We next attempted to reconstruct the production of each of the H. minutum McC-like compounds in a heterologous E. coli host. Cognate mccA-mccB pairs were cloned on one expression plasmid, and the mccP₁P₂P₃ genes encoding the putative transporter were cloned on a compatible plasmid. Under conditions of induction of plasmid-borne genes, E. coli cells or cellular extracts harboring both plasmid pairs did not inhibit the growth of an McC-sensitive E. coli tester strain, and no mass ions corresponding to H. minutum McC-like compounds were detected in cultured medium (see Fig. S1A in the supplemental material).

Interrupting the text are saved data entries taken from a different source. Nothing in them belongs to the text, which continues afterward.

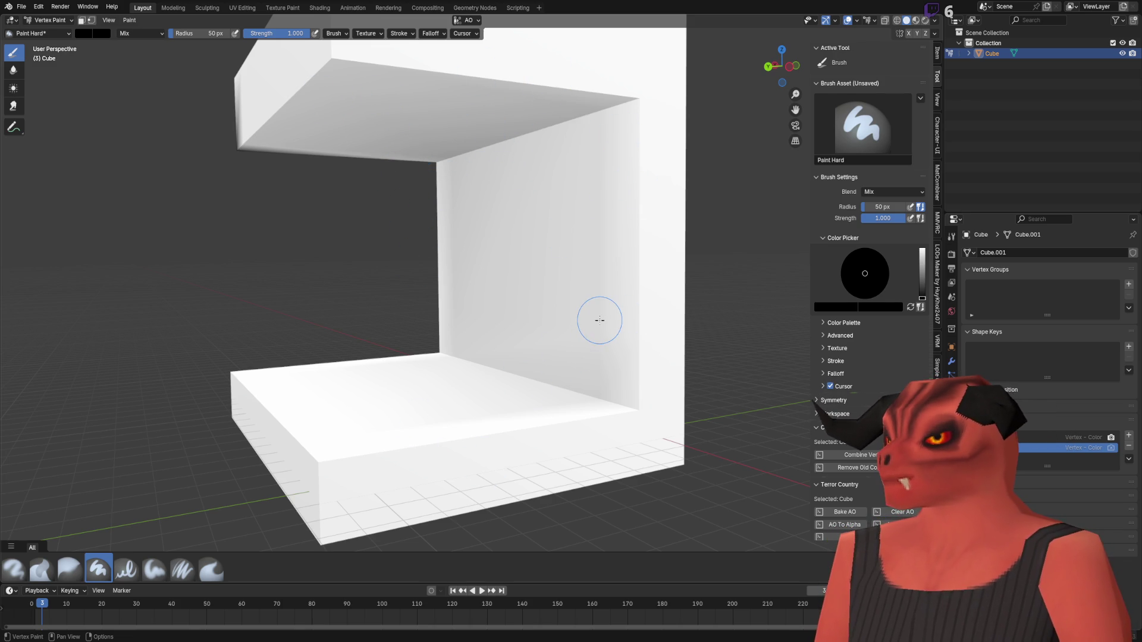
scroll(600, 320, down, 3)
mouse_move(596, 360)
mouse_down()
mouse_move(596, 383)
mouse_move(474, 265)
mouse_move(580, 343)
mouse_move(571, 340)
mouse_up()
drag(467, 272, 383, 252)
scroll(383, 252, up, 6)
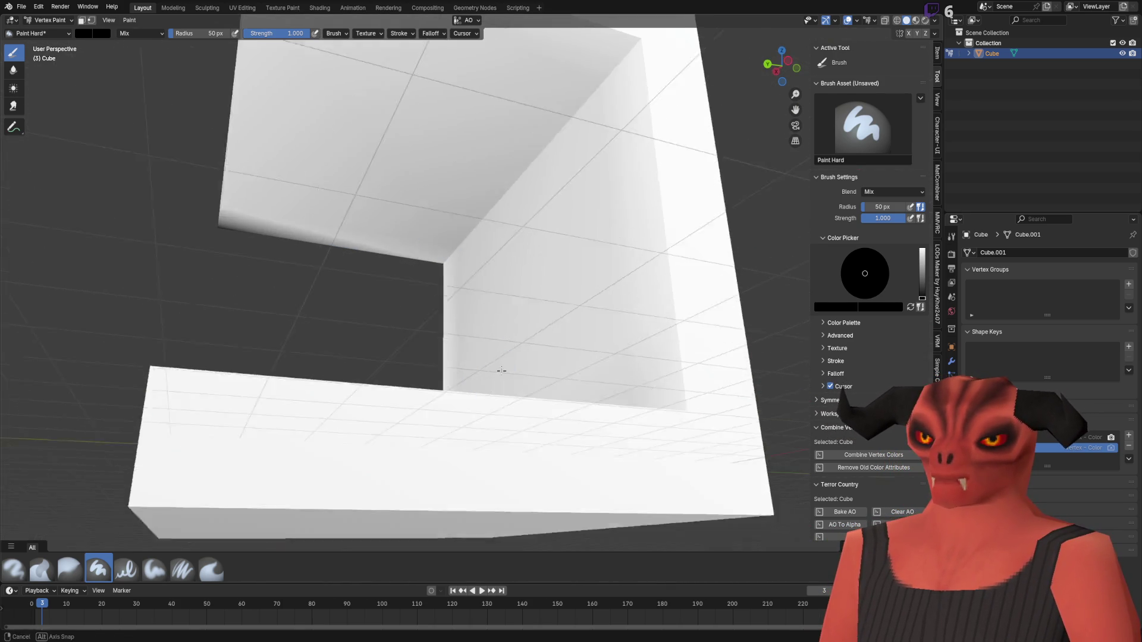
scroll(481, 323, down, 5)
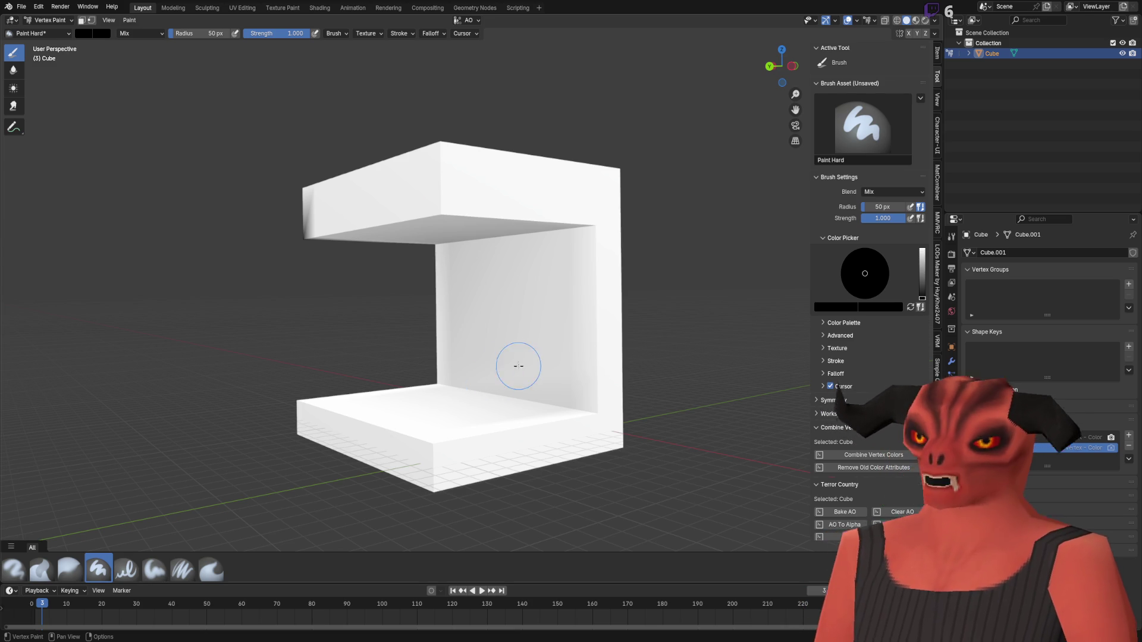
key(Tab)
- Duplicate a floor face, lift it, and slide it toward the back wall
key(3)
click(439, 436)
key(shift+d)
key(z)
click(434, 313)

To test if peptidyl-adenylates are synthesized but fail to export from the heterologous host, induced cells were subjected to MALDI-TOF MS. MH⁺ ions at m/z 4,255.2 and 5,096.6 corresponding to full-length adenylated MccA₁ and MccA₂, respectively, were identified in cells harboring plasmids producing MccA₁-MccB₁ and MccA₂-MccB₂ pairs. In addition, MH⁺ ions at m/z 4,124.2 and 4,965.6, corresponding to adenylated MccA₁ and MccA₂ peptides lacking the first methionine residue, were detected. Unmodified full-sized MccA₁ and MccA₂ polypeptides (MH⁺ ions at m/z 3,926.2 and 4,767.6, respectively) and their derivatives lacking methionine (MH⁺ ions at m/z 3,795.2 and 4,636.6) were also observed (Fig. S1B). Thus, two distinct products of the H. minutum mcc cluster are produced in the heterologous host but fail to be exported at a detectable level.

FIG S1

Production of McC₁^Hmi and McC₂^Hmi in a heterologous host. (A). E. coli cells harboring the plasmid-borne H. minutum mcc operon do not produce toxic compounds, as follows: mccA₁B₁, E. coli BL21(DE3) cells harboring pRSF_mccA₁B₁^Hmi and pACYC_mccP₁P₂P₃^Hmi plasmids; mccA₂B₂, BL21(DE3) cells carrying pRSF_mccA₂B₂^Hmi and pACYC_mccP₁P₂P₃^Hmi plasmids; and control, E. coli BL21(DE3) cells harboring empty pRSF and pACYC vectors. Cells were induced for 24 h at 30°С and then extracted as described in reference 37. Five microliters of 10× concentrated cell cultures (upper panel) or cellular extracts (lower panel) were deposited on the surface of McC-sensitive E. coli B cells lawn (upper panel). Two microliters of 0.5 μg/ml gentamicin solution was used as a control antibiotic. (B) MALDI-TOF MS analysis of E. coli BL21 cells harboring pRSF_mccA₂B₂^Hmi and pACYC_mccP₁P₂P₃^Hmi (top) and pRSF_mccA₁B₁^Hmi and pACYC_mccP₁P₂P₃^Hmi plasmids (bottom). At the top spectrum, MH⁺ at m/z 5,096.6 corresponding to adenylated MccA₂^Hmi, peptide-adenylate lacking N-terminal methionine (MH⁺ at m/z 4,965.6), full-length MccA₂^Hmi precursor peptide (MH⁺ at m/z 4,767.6), and MccA₂^Hmi lacking N-terminal methionine (MH⁺ at m/z 4,636.6) are labeled. MH⁺ ions at m/z 3,637.0 and 4,363.5 correspond to E. coli proteins. At the bottom spectrum, ions corresponding to adenylated MccA₁^Hmi (MH⁺ at m/z 4,255.2), peptide-adenylate lacking N-terminal methionine (MH⁺ at m/z 4,124.2), full-length MccA₁^Hmi precursor peptide (MH⁺ at m/z 3,926.2), and MccA₁^Hmi lacking N-terminal methionine (MH⁺ at m/z 3,795.2) are labeled. Download FIG S1, PDF file, 0.2 MB ^{(200.4KB, pdf)} .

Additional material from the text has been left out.